◆ **Supplied data**
= Beginning of Section =

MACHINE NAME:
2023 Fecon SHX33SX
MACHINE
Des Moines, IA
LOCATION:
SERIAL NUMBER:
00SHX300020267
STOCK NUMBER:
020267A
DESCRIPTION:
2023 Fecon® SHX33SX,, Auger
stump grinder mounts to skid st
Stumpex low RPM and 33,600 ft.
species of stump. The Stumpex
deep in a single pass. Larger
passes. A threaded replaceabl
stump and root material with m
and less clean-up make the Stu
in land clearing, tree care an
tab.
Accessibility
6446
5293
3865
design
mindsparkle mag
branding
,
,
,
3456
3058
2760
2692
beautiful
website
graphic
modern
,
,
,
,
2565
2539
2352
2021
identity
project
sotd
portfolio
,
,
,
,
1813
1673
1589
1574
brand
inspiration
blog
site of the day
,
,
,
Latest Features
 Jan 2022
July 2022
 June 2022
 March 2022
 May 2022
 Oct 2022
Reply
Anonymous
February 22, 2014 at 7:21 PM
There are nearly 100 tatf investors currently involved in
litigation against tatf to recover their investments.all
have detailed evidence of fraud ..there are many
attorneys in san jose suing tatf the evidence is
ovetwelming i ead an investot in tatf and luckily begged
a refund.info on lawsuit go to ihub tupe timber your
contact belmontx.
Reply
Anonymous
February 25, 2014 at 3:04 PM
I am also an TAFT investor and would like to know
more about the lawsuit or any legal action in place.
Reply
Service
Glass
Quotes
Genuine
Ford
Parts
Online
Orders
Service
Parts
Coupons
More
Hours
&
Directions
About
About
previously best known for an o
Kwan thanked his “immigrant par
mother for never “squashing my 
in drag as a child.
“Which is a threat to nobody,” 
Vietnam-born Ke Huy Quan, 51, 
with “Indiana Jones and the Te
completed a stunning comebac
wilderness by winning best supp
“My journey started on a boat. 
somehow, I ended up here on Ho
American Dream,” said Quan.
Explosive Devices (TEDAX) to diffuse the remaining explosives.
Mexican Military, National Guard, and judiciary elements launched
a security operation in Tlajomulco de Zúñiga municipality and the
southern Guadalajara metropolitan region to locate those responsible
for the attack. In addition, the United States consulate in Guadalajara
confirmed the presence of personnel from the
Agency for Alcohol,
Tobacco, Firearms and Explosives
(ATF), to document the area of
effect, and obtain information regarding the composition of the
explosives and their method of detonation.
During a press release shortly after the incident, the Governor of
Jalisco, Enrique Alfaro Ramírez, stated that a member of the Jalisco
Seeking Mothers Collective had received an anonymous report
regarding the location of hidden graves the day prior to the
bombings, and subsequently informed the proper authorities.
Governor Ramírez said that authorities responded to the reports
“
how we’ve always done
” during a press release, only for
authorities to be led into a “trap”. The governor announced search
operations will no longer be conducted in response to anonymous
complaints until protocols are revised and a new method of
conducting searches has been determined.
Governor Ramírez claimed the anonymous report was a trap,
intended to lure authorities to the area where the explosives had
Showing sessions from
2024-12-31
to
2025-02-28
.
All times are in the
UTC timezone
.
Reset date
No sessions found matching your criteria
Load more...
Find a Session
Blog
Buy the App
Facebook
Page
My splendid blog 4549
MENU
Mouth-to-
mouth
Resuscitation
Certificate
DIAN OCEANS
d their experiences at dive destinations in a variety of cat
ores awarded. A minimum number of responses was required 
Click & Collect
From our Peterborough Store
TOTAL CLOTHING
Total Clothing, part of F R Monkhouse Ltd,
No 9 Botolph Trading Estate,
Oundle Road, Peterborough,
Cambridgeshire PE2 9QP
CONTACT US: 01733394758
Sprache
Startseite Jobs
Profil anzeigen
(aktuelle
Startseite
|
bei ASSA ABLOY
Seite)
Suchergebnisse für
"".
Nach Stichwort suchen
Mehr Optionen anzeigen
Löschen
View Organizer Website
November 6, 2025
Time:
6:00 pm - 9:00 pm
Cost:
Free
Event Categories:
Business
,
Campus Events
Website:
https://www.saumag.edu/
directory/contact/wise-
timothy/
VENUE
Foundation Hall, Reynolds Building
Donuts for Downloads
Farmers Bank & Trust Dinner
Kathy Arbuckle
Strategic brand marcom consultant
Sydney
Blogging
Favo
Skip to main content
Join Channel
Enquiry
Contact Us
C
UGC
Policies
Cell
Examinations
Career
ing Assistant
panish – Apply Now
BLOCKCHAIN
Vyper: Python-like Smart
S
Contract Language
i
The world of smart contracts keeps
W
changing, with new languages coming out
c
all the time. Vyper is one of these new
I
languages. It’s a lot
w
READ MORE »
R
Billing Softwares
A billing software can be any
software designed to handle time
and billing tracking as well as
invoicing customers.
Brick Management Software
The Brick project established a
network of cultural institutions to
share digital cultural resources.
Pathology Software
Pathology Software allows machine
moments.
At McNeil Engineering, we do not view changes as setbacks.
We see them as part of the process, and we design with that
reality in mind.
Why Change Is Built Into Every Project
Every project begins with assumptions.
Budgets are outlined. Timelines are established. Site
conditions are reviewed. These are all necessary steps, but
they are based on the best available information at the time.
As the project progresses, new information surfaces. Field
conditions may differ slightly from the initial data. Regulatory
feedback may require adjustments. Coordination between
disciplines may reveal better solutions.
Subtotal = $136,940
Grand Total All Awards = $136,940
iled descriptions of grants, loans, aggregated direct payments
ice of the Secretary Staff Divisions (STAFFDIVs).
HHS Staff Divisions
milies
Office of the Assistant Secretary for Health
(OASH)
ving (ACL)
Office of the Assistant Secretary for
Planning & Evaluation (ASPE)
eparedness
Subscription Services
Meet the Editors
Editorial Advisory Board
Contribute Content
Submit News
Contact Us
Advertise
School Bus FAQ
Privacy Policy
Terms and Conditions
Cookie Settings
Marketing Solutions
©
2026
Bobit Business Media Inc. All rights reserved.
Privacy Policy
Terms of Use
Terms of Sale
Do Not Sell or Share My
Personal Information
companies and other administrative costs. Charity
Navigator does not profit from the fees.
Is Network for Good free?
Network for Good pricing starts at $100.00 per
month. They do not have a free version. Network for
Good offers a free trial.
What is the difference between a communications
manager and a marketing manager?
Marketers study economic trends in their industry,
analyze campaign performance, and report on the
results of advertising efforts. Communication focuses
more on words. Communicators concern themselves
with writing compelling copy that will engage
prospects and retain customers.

= End of Section =

◆ **What to do**
Reproduce the text of every record above word for word, keeping each line and its order unchanged.

◆ **Exercise solution**
MACHINE NAME:
2023 Fecon SHX33SX
MACHINE
Des Moines, IA
LOCATION:
SERIAL NUMBER:
00SHX300020267
STOCK NUMBER:
020267A
DESCRIPTION:
2023 Fecon® SHX33SX,, Auger
stump grinder mounts to skid st
Stumpex low RPM and 33,600 ft.
species of stump. The Stumpex
deep in a single pass. Larger
passes. A threaded replaceabl
stump and root material with m
and less clean-up make the Stu
in land clearing, tree care an
tab.
Accessibility
6446
5293
3865
design
mindsparkle mag
branding
,
,
,
3456
3058
2760
2692
beautiful
website
graphic
modern
,
,
,
,
2565
2539
2352
2021
identity
project
sotd
portfolio
,
,
,
,
1813
1673
1589
1574
brand
inspiration
blog
site of the day
,
,
,
Latest Features
 Jan 2022
July 2022
 June 2022
 March 2022
 May 2022
 Oct 2022
Reply
Anonymous
February 22, 2014 at 7:21 PM
There are nearly 100 tatf investors currently involved in
litigation against tatf to recover their investments.all
have detailed evidence of fraud ..there are many
attorneys in san jose suing tatf the evidence is
ovetwelming i ead an investot in tatf and luckily begged
a refund.info on lawsuit go to ihub tupe timber your
contact belmontx.
Reply
Anonymous
February 25, 2014 at 3:04 PM
I am also an TAFT investor and would like to know
more about the lawsuit or any legal action in place.
Reply
Service
Glass
Quotes
Genuine
Ford
Parts
Online
Orders
Service
Parts
Coupons
More
Hours
&
Directions
About
About
previously best known for an o
Kwan thanked his “immigrant par
mother for never “squashing my 
in drag as a child.
“Which is a threat to nobody,” 
Vietnam-born Ke Huy Quan, 51, 
with “Indiana Jones and the Te
completed a stunning comebac
wilderness by winning best supp
“My journey started on a boat. 
somehow, I ended up here on Ho
American Dream,” said Quan.
Explosive Devices (TEDAX) to diffuse the remaining explosives.
Mexican Military, National Guard, and judiciary elements launched
a security operation in Tlajomulco de Zúñiga municipality and the
southern Guadalajara metropolitan region to locate those responsible
for the attack. In addition, the United States consulate in Guadalajara
confirmed the presence of personnel from the
Agency for Alcohol,
Tobacco, Firearms and Explosives
(ATF), to document the area of
effect, and obtain information regarding the composition of the
explosives and their method of detonation.
During a press release shortly after the incident, the Governor of
Jalisco, Enrique Alfaro Ramírez, stated that a member of the Jalisco
Seeking Mothers Collective had received an anonymous report
regarding the location of hidden graves the day prior to the
bombings, and subsequently informed the proper authorities.
Governor Ramírez said that authorities responded to the reports
“
how we’ve always done
” during a press release, only for
authorities to be led into a “trap”. The governor announced search
operations will no longer be conducted in response to anonymous
complaints until protocols are revised and a new method of
conducting searches has been determined.
Governor Ramírez claimed the anonymous report was a trap,
intended to lure authorities to the area where the explosives had
Showing sessions from
2024-12-31
to
2025-02-28
.
All times are in the
UTC timezone
.
Reset date
No sessions found matching your criteria
Load more...
Find a Session
Blog
Buy the App
Facebook
Page
My splendid blog 4549
MENU
Mouth-to-
mouth
Resuscitation
Certificate
DIAN OCEANS
d their experiences at dive destinations in a variety of cat
ores awarded. A minimum number of responses was required 
Click & Collect
From our Peterborough Store
TOTAL CLOTHING
Total Clothing, part of F R Monkhouse Ltd,
No 9 Botolph Trading Estate,
Oundle Road, Peterborough,
Cambridgeshire PE2 9QP
CONTACT US: 01733394758
Sprache
Startseite Jobs
Profil anzeigen
(aktuelle
Startseite
|
bei ASSA ABLOY
Seite)
Suchergebnisse für
"".
Nach Stichwort suchen
Mehr Optionen anzeigen
Löschen
View Organizer Website
November 6, 2025
Time:
6:00 pm - 9:00 pm
Cost:
Free
Event Categories:
Business
,
Campus Events
Website:
https://www.saumag.edu/
directory/contact/wise-
timothy/
VENUE
Foundation Hall, Reynolds Building
Donuts for Downloads
Farmers Bank & Trust Dinner
Kathy Arbuckle
Strategic brand marcom consultant
Sydney
Blogging
Favo
Skip to main content
Join Channel
Enquiry
Contact Us
C
UGC
Policies
Cell
Examinations
Career
ing Assistant
panish – Apply Now
BLOCKCHAIN
Vyper: Python-like Smart
S
Contract Language
i
The world of smart contracts keeps
W
changing, with new languages coming out
c
all the time. Vyper is one of these new
I
languages. It’s a lot
w
READ MORE »
R
Billing Softwares
A billing software can be any
software designed to handle time
and billing tracking as well as
invoicing customers.
Brick Management Software
The Brick project established a
network of cultural institutions to
share digital cultural resources.
Pathology Software
Pathology Software allows machine
moments.
At McNeil Engineering, we do not view changes as setbacks.
We see them as part of the process, and we design with that
reality in mind.
Why Change Is Built Into Every Project
Every project begins with assumptions.
Budgets are outlined. Timelines are established. Site
conditions are reviewed. These are all necessary steps, but
they are based on the best available information at the time.
As the project progresses, new information surfaces. Field
conditions may differ slightly from the initial data. Regulatory
feedback may require adjustments. Coordination between
disciplines may reveal better solutions.
Subtotal = $136,940
Grand Total All Awards = $136,940
iled descriptions of grants, loans, aggregated direct payments
ice of the Secretary Staff Divisions (STAFFDIVs).
HHS Staff Divisions
milies
Office of the Assistant Secretary for Health
(OASH)
ving (ACL)
Office of the Assistant Secretary for
Planning & Evaluation (ASPE)
eparedness
Subscription Services
Meet the Editors
Editorial Advisory Board
Contribute Content
Submit News
Contact Us
Advertise
School Bus FAQ
Privacy Policy
Terms and Conditions
Cookie Settings
Marketing Solutions
©
2026
Bobit Business Media Inc. All rights reserved.
Privacy Policy
Terms of Use
Terms of Sale
Do Not Sell or Share My
Personal Information
companies and other administrative costs. Charity
Navigator does not profit from the fees.
Is Network for Good free?
Network for Good pricing starts at $100.00 per
month. They do not have a free version. Network for
Good offers a free trial.
What is the difference between a communications
manager and a marketing manager?
Marketers study economic trends in their industry,
analyze campaign performance, and report on the
results of advertising efforts. Communication focuses
more on words. Communicators concern themselves
with writing compelling copy that will engage
prospects and retain customers.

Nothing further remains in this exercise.